Gap Alert: Food Security
Severity: AMBER
Oman imports approximately 60 percent of its food requirements, and the Global Food Security Index score lags behind the Vision 2040 self-sufficiency targets.
Gap Analysis
Food security is structurally challenging for Oman due to arid climate, limited arable land, and severe water scarcity. The country’s food self-sufficiency ratio has improved modestly through greenhouse agriculture and fisheries expansion, but the import dependency remains high. Supply-chain disruptions during the pandemic and the Ukraine conflict exposed vulnerabilities in the food system and highlighted the strategic importance of food resilience.
What Needs to Change
Adopt a food-resilience rather than food-self-sufficiency approach. Diversify import sources, invest in strategic reserves, and focus domestic production on high-value, water-efficient crops and aquaculture. Build regional food-trade partnerships for mutual security. Accept that complete self-sufficiency is neither realistic nor economically efficient.
Risk Assessment
Amber severity.
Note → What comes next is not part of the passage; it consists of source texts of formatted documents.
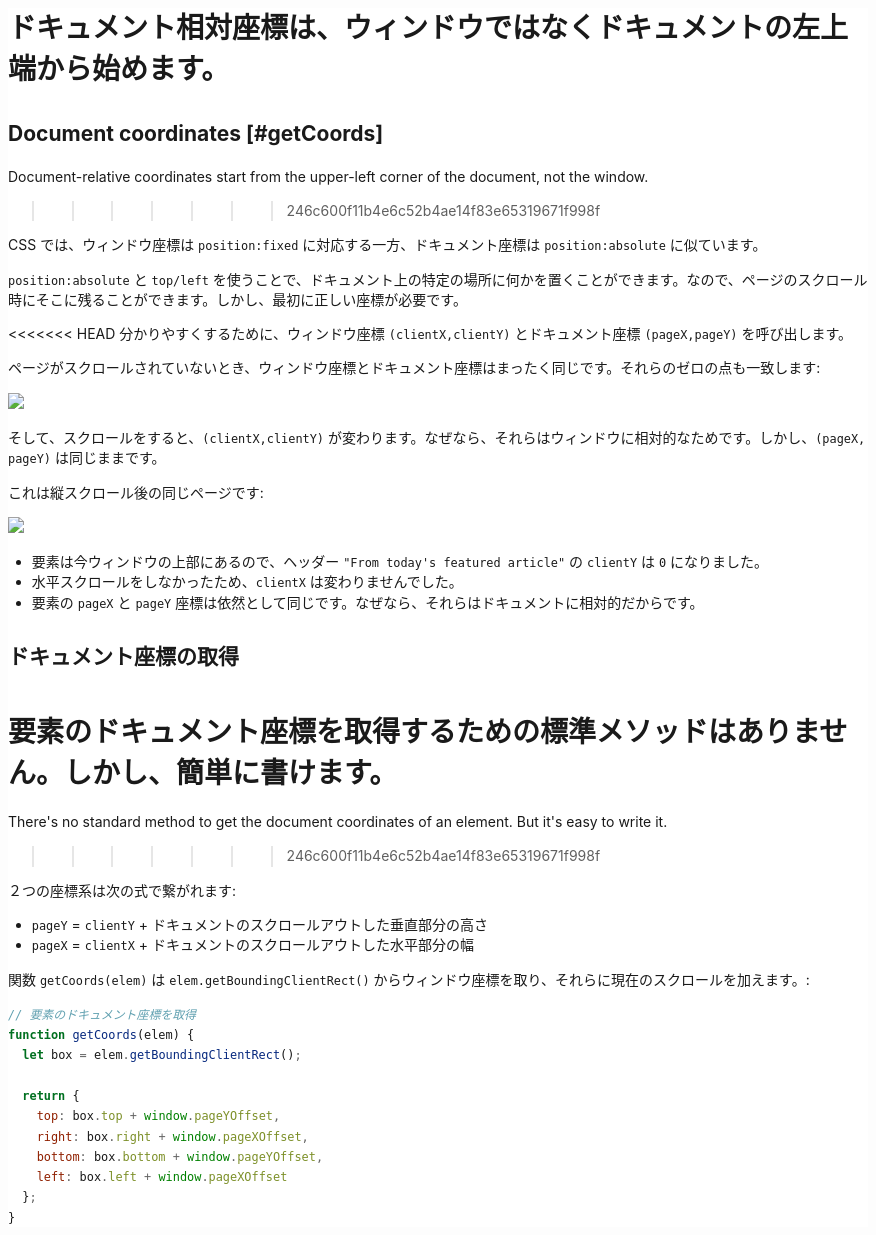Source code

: ドキュメント相対座標は、ウィンドウではなくドキュメントの左上端から始めます。
=======
## Document coordinates [#getCoords]

Document-relative coordinates start from the upper-left corner of the document, not the window.
>>>>>>> 246c600f11b4e6c52b4ae14f83e65319671f998f

CSS では、ウィンドウ座標は `position:fixed` に対応する一方、ドキュメント座標は `position:absolute` に似ています。

`position:absolute` と `top/left` を使うことで、ドキュメント上の特定の場所に何かを置くことができます。なので、ページのスクロール時にそこに残ることができます。しかし、最初に正しい座標が必要です。

<<<<<<< HEAD
分かりやすくするために、ウィンドウ座標 `(clientX,clientY)` とドキュメント座標 `(pageX,pageY)` を呼び出します。

ページがスクロールされていないとき、ウィンドウ座標とドキュメント座標はまったく同じです。それらのゼロの点も一致します:

![](document-window-coordinates-zero.png)

そして、スクロールをすると、`(clientX,clientY)` が変わります。なぜなら、それらはウィンドウに相対的なためです。しかし、`(pageX,pageY)` は同じままです。

これは縦スクロール後の同じページです:

![](document-window-coordinates-scroll.png)

- 要素は今ウィンドウの上部にあるので、ヘッダー `"From today's featured article"` の `clientY` は `0` になりました。
- 水平スクロールをしなかったため、`clientX` は変わりませんでした。
- 要素の `pageX` と `pageY` 座標は依然として同じです。なぜなら、それらはドキュメントに相対的だからです。

## ドキュメント座標の取得 

要素のドキュメント座標を取得するための標準メソッドはありません。しかし、簡単に書けます。
=======
There's no standard method to get the document coordinates of an element. But it's easy to write it.
>>>>>>> 246c600f11b4e6c52b4ae14f83e65319671f998f

２つの座標系は次の式で繋がれます:
- `pageY` = `clientY` + ドキュメントのスクロールアウトした垂直部分の高さ
- `pageX` = `clientX` + ドキュメントのスクロールアウトした水平部分の幅

関数 `getCoords(elem)` は `elem.getBoundingClientRect()` からウィンドウ座標を取り、それらに現在のスクロールを加えます。:

```js
// 要素のドキュメント座標を取得
function getCoords(elem) {
  let box = elem.getBoundingClientRect();

  return {
    top: box.top + window.pageYOffset,
    right: box.right + window.pageXOffset,
    bottom: box.bottom + window.pageYOffset,
    left: box.left + window.pageXOffset
  };
}
```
While complete food self-sufficiency is neither realistic nor economically efficient for a water-scarce country, the current import dependency creates fiscal and strategic vulnerability. Climate change will intensify the challenge by reducing already-limited agricultural water availability.
Recommended Interventions
Priority interventions: expand controlled-environment agriculture using greenhouses and vertical farms powered by treated wastewater and solar energy; invest in aquaculture as a protein source; establish a national strategic food reserve for staples including wheat, rice, and sugar; negotiate long-term supply agreements with food-surplus nations; and reduce food waste through cold-chain investments and consumer-awareness campaigns.
This gap alert is issued by the Oman Vision 2040 Research Unit and is updated quarterly. Severity levels: GREEN (on/ahead of track), AMBER (gap widening but recoverable), RED (structural gap requiring urgent intervention). Data sources include NCSI, World Bank WGI, IMF, and relevant international indices.